-- Opening Marker --

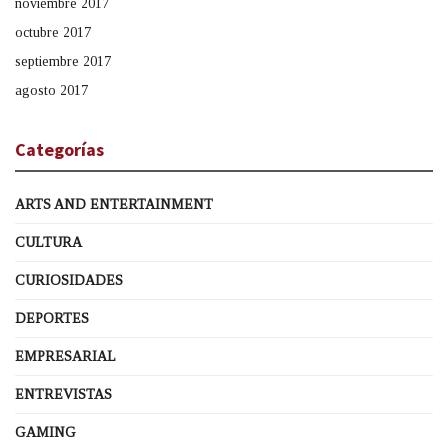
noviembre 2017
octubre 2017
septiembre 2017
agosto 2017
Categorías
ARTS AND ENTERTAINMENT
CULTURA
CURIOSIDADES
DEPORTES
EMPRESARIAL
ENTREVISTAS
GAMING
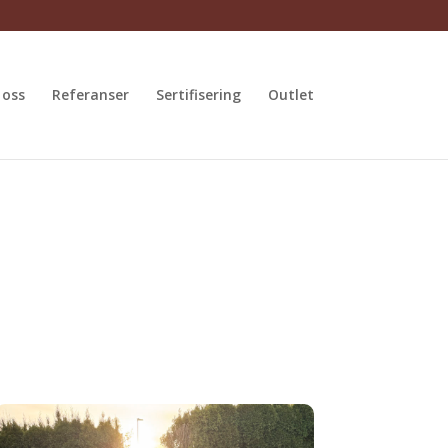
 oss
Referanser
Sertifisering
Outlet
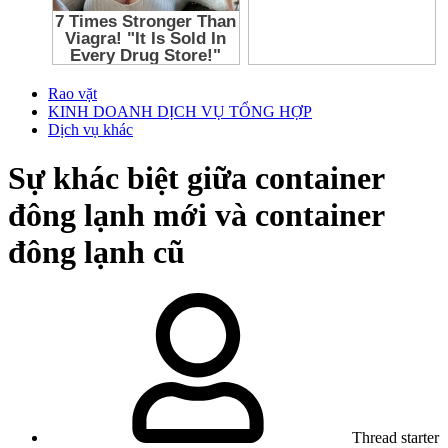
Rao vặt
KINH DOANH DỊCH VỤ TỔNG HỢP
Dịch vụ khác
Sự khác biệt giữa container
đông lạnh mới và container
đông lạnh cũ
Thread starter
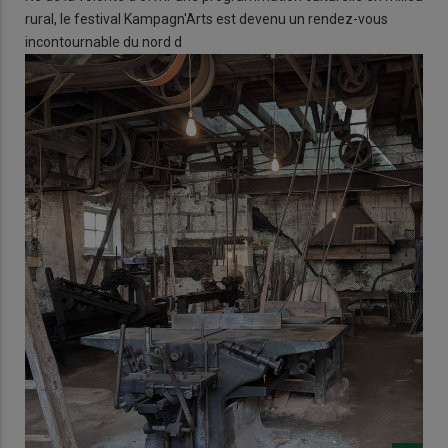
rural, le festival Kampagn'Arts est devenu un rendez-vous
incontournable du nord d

-- Closing Marker --
-- Opening Marker --

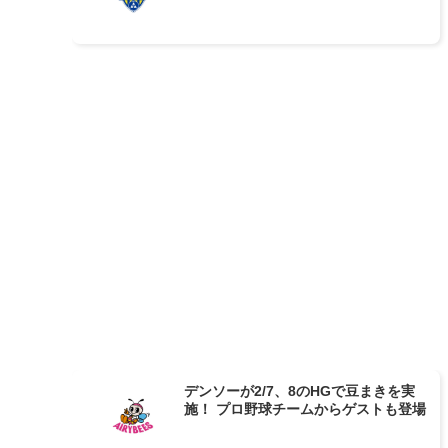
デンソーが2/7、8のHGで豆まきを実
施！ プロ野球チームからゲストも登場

-- Closing Marker --
-- Opening Marker --

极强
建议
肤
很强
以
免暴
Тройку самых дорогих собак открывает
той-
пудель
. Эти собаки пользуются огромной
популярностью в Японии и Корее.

-- Closing Marker --

### TO DO
Give the number of lines in the records above that contain the word "đông". Reply with that number alone.

### YOUR RESPONSE
2